Eye-Opening Experience

Schmalhausen said two of her favorite courses in the master’s program involved learning more about communities and cultures, which especially hit home because the school where she teaches, Bear Creek Elementary, is a Title I (low socioeconomic) Bilingual campus.

“I don't live in the same community that I work in. When you drive to work every day, you don’t really pay that much attention to your surroundings,” she said. “You’re on autopilot. You get in your car and you drive. This one particular class required me to learn about the community around my school.
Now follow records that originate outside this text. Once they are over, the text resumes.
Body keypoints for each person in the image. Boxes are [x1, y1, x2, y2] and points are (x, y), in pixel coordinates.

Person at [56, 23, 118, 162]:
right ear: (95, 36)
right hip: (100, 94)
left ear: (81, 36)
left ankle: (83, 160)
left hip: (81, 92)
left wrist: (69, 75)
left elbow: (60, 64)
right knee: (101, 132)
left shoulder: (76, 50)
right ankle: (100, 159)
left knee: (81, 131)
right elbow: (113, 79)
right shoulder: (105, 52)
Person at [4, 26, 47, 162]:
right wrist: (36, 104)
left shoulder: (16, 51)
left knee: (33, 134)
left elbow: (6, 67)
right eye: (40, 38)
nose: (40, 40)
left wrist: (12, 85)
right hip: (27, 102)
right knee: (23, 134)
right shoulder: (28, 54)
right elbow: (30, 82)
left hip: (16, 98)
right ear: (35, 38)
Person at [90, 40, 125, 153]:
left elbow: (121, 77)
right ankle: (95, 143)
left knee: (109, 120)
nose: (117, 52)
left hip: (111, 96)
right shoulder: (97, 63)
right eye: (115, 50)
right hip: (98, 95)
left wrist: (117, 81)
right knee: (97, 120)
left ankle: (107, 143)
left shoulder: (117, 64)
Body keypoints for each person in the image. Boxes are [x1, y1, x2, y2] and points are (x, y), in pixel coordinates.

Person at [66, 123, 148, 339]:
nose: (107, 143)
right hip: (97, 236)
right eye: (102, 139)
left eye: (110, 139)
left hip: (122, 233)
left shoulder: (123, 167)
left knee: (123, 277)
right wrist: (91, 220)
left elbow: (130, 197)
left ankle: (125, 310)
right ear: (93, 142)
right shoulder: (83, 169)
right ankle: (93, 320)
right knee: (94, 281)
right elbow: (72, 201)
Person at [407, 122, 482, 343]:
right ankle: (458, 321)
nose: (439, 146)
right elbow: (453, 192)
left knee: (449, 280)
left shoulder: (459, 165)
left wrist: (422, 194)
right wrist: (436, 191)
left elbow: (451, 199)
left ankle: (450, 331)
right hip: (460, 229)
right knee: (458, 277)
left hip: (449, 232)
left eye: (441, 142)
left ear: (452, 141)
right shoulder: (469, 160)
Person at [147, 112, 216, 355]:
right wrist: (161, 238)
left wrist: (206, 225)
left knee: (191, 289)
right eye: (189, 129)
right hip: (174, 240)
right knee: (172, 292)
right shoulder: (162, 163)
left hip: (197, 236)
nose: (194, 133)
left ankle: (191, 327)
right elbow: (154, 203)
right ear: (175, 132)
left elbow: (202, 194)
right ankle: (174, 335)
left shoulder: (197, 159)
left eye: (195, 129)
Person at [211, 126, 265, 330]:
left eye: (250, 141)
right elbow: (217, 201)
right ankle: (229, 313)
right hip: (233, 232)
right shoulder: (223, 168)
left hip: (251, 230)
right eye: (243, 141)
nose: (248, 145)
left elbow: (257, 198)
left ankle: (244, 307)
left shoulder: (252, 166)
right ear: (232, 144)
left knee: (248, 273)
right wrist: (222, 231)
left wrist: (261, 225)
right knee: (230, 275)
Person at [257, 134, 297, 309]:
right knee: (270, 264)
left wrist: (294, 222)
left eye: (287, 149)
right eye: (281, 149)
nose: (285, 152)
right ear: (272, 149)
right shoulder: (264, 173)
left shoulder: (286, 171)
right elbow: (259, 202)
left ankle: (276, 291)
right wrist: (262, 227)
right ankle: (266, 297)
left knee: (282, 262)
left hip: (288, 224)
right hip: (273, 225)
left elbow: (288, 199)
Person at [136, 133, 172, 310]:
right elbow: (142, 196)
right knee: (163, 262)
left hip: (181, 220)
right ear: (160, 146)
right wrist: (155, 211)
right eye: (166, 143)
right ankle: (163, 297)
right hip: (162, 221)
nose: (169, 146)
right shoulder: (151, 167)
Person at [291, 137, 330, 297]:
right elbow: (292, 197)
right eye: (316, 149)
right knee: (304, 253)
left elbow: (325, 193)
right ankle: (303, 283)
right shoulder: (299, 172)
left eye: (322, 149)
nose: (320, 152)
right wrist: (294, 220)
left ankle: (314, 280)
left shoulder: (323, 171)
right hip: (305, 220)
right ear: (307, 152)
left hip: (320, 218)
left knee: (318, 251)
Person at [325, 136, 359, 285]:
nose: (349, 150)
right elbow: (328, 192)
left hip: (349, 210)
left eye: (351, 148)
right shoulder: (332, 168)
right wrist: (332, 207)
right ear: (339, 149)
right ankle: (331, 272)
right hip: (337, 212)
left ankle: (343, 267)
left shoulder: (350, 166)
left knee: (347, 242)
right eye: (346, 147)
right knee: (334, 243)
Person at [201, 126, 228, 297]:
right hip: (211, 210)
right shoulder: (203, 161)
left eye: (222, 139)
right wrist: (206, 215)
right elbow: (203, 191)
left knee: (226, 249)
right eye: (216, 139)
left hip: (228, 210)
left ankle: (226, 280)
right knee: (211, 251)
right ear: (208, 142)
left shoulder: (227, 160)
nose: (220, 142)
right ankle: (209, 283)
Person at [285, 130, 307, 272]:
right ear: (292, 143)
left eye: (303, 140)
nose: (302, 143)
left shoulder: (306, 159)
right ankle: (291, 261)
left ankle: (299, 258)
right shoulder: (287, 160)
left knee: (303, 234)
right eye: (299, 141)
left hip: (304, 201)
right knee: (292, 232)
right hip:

“I had to go out and take pictures of the shopping strips and businesses. I started realizing this area has all kinds of stores with signs written in Spanish geared toward the Hispanic population, which I had never even noticed. That was an interesting thing to learn more about my school community.”

Another course focused heavily on understanding cultures.

“It made me more cognizant of the way others are treated,” she said. “It’s hard to put yourself in other people's shoes. All around, a lot of the classes were really interesting and taught me more about my student population and ways to help my students learn.”

As a result, no matter what road Schmalhausen travels after she finally leaves teaching in the classroom, she’ll be a more well-rounded person. And a proud UTA graduate.

“I’ve actually contemplated ordering myself a T-shirt,” she said. “I wear my UT Longhorn T-shirt all of the time, but I don’t have a UTA T-shirt. I need to get one.”